Selon le journal Les Echos, le président UMP de l'Assemblée nationale, Bernard Accoyer, propose le lancement d'«un grand emprunt d'Etat». Pour doper l'économie et sortir de la crise, il suggère, à titre personnel, une amnistie fiscale pour inciter les gros contribuables qui ont expatrié leurs capitaux à réinvestir en France à condition.
«Le gouvernement français a réagi intelligemment en recherchant des réponses aux niveaux européen et mondial face à la crise bancaire, a assuré Bernard Accoyer. Quand les propositions françaises n'ont pas fait l'unanimité tout de suite, les autres Etats s'y sont, dans un second temps, très souvent ralliés. Cela dit, je crois que l'ampleur de la crise, sans précédent depuis celle de 1929, exige des attitudes et des décisions exceptionnelles. Je rêve d'une union nationale, mais, comme il ne faut pas rêver, soyons concrets et pragmatiques : pourquoi ne pas réfléchir au lancement d'un grand emprunt d'Etat, pour être en mesure de donner au secteur bancaire les moyens de financer notre économie ? Pourquoi ne pas réfléchir aussi à une amnistie fiscale pour nos compatriotes qui accepteraient de rapatrier leurs capitaux, sous condition bien sûr de souscrire à cet emprunt d'Etat ?»
Invité de RTL, Bernard Accoyer précise sa pensée : «Il s'agit de susciter un élan national, assène le président de l'Assemblée nationale qui n'a pas parlé de ce projet à Nicolas Sarkozy. Il faut aussi de répondre à la rareté du crédit et d'aller encore plus loin que ce qui a été entrepris par le gouvernement. Il faut débattre de toutes les idées pendant les périodes de crise».
Egalement sur RTL vendredi matin, le haut commissaire aux solidarités actives, Martin Hirsch s'est insurgé contre cette idée. «Entre le revenu de solidarité active (ndlr : RSA) et une éventuelle amnistie fiscale, on n'envoie pas du tout le même signal, souligne Martin Hirsch dont le projet -phare, le RSA, a été adopté hier à l'Assemblée nationale.
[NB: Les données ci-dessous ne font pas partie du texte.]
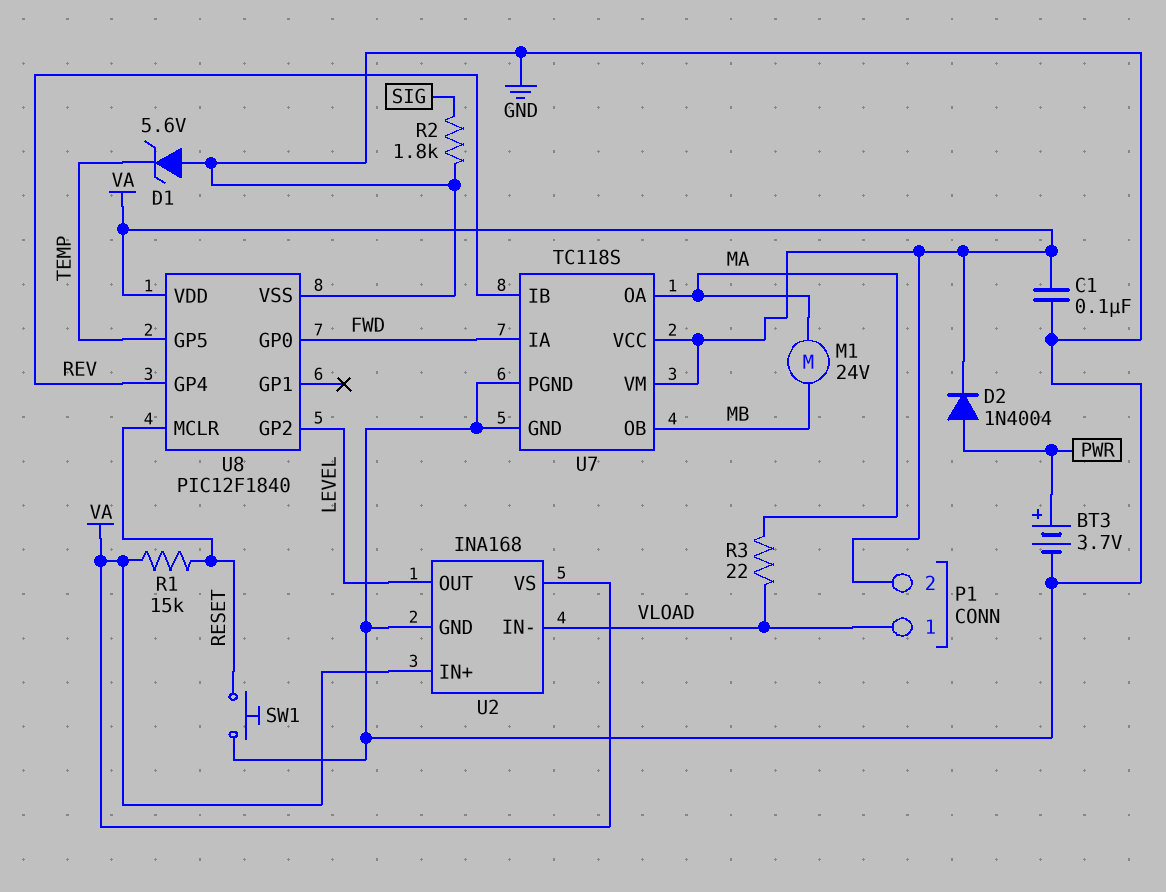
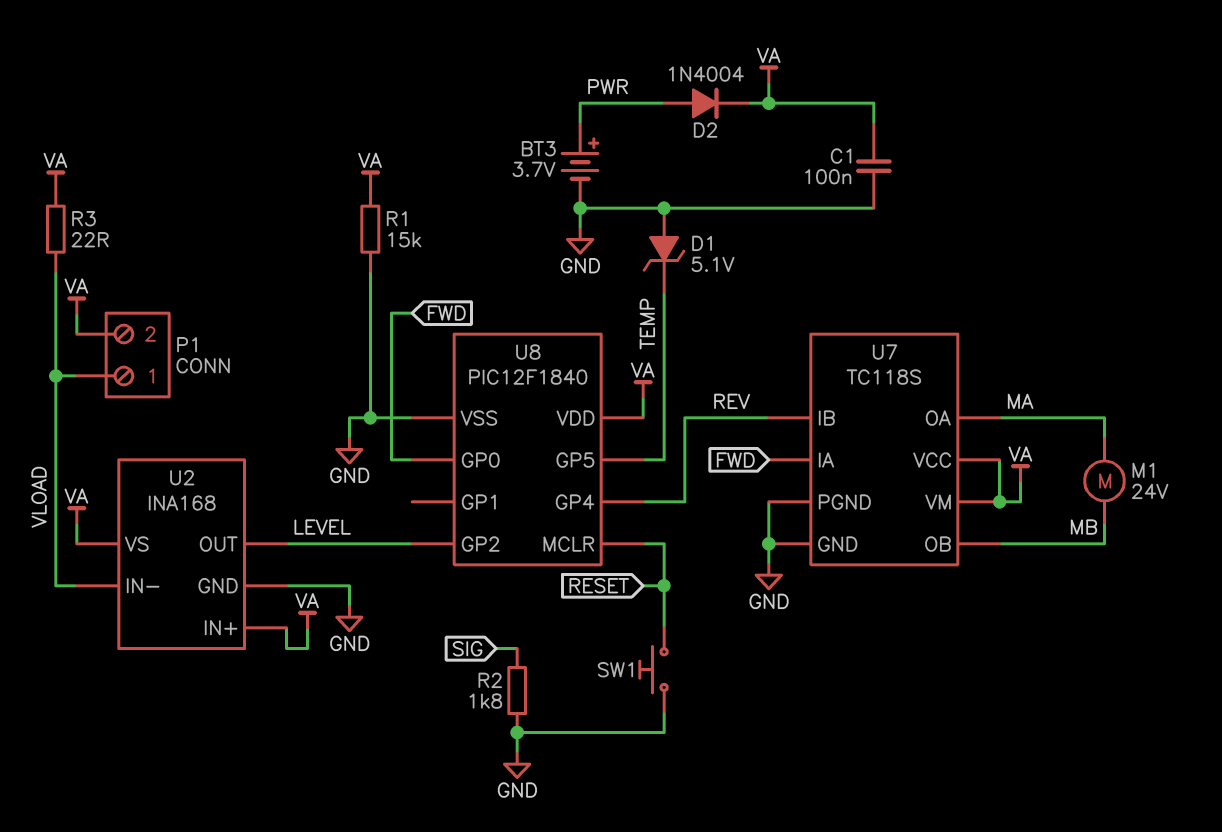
D1: zener 5.6V (A GND, K TEMP) -> zener 5.1V (A GND, K TEMP)
R1: 15k (RESET, VA) -> 15k (GND, VA)
R3: 22 (MA, VLOAD) -> 22 (VA, VLOAD)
Pourquoi aider ceux qui ont quitté le navire?».
Le porte-parole du gouvernement Luc Chatel a jugé vendredi que la proposition d'une «amnistie fiscale» pour les capitaux rapatriés en France, avancée par le président de l'Assemblée nationale Bernard Accoyer, n'était «pas vraiment d'actualité» dans le contexte de crise actuelle.
Les Verts, par la voix de leur porte-parole Anne Souyris, se sont déclarés vendredi «outrés» par la proposition, jugeant «indécent» de «favoriser» les «riches hors-la-loi».